You like it. Clearly, for you, this is not "celiac patient chooses sandwich over starvation." But it's not a rebuttal to a person who does have celiac saying, "I know I'm starving, but do you have any food that doesn't contain gluten?"

You don't need to defend your liking of something. But to dismiss someone else's dislike because of the (alleged) improvement over what came before is a non sequitur at best. I am judging this black dragon, not any others that have been drafted in the past. I would like this black dragon to be other than what it is. It could still be different from what it currently is, and be different from what black dragons were in the past.


Dragons are not creatures that evolved. This argument always strikes me as profoundly silly. Even in the context of actual D&D worlds, dragons are products of divine creation. They come from intelligent design, not evolution. They can have whatever traits their divine creator wished them to have. And all of that is still subordinate to Doylist perspectives. You could quite easily invent whatever reason you like.
Comparing an autoimmune disorder and starvation to an artistic interpretation of a monster is.....something pretty special.
 

EzekielRaiden

Follower of the Way
Comparing an autoimmune disorder and starvation to an artistic interpretation of a monster is.....something pretty special.
Okay. My apologies for using an analogy you dislike. Do you not agree that the point still stands? Thing A can be bad, and thing B can be better than thing A, while still not being particularly good in and of itself.
 


NerdyRotica

Villager
Okay so this is a thing I've seen a lot and I want to respond to it here.

"This is much better than the old thing" is not actually a rebuttal to the statement made. Imagine a person with celiac disease has starved for a week, and they're given a sandwich (meaning, something containing gluten.) The sandwich is better than starvation, that's a simple fact. Yet it is also a simple fact that a meal containing gluten is still not good. The starving person should still eat that sandwich, even though it will almost certainly give them intestinal issues, because starving is worse. But "better than starving to death" is damning with faint praise.

You like it. Clearly, for you, this is not "celiac patient chooses sandwich over starvation." But it's not a rebuttal to a person who does have celiac saying, "I know I'm starving, but do you have any food that doesn't contain gluten?"

You don't need to defend your liking of something. But to dismiss someone else's dislike because of the (alleged) improvement over what came before is a non sequitur at best. I am judging this black dragon, not any others that have been drafted in the past. I would like this black dragon to be other than what it is. It could still be different from what it currently is, and be different from what black dragons were in the past.

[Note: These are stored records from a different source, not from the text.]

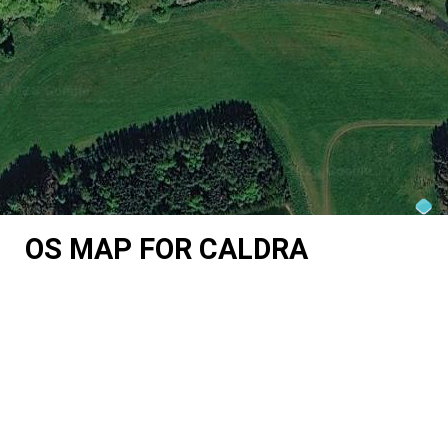
OS MAP FOR CALDRA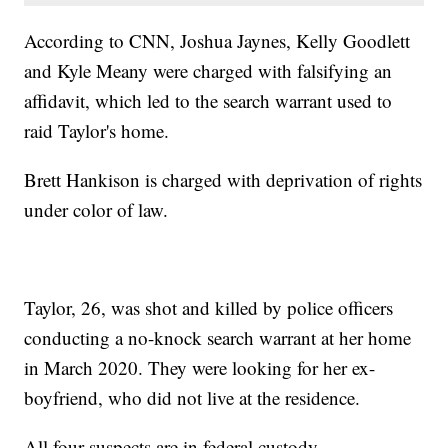
According to CNN, Joshua Jaynes, Kelly Goodlett
and Kyle Meany were charged with falsifying an
affidavit, which led to the search warrant used to
raid Taylor's home.
Brett Hankison is charged with deprivation of rights
under color of law.
Taylor, 26, was shot and killed by police officers
conducting a no-knock search warrant at her home
in March 2020. They were looking for her ex-
boyfriend, who did not live at the residence.
All four suspects are in federal custody.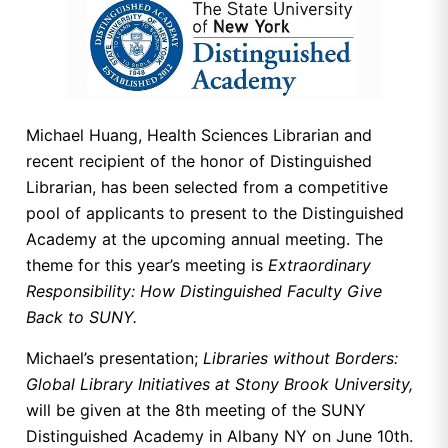
Michael Huang, Health Sciences Librarian and
recent recipient of the honor of Distinguished
Librarian, has been selected from a competitive
pool of applicants to present to the Distinguished
Academy at the upcoming annual meeting. The
theme for this year’s meeting is
Extraordinary
Responsibility: How Distinguished Faculty Give
Back to SUNY.
Michael’s presentation;
Libraries without Borders:
Global Library Initiatives at Stony Brook University,
will be given at the 8th meeting of the SUNY
Distinguished Academy in Albany NY on June 10th.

Dragons are not creatures that evolved. This argument always strikes me as profoundly silly. Even in the context of actual D&D worlds, dragons are products of divine creation. They come from intelligent design, not evolution. They can have whatever traits their divine creator wished them to have. And all of that is still subordinate to Doylist perspectives. You could quite easily invent whatever reason you like.
I was not dismissing anyone's dislike. My very first sentence was "I suppose it's a matter of taste." The new version being miles better is only my opinion, and anyone else is free to disagree because it's all subjective.
 

delax

Villager
Didn't they show the Black dragon in a direct already?
I am (so far) just glad that the dragons have more physical traits to separate them than mere color coding.
Subtle descriptions are not my forte as a dm, but the sinuous Gold vs skull-like Black will probably be fun!

I personally didn't remember anything about the previous Black dragon design to compare, was their only thing the forward-facing horns?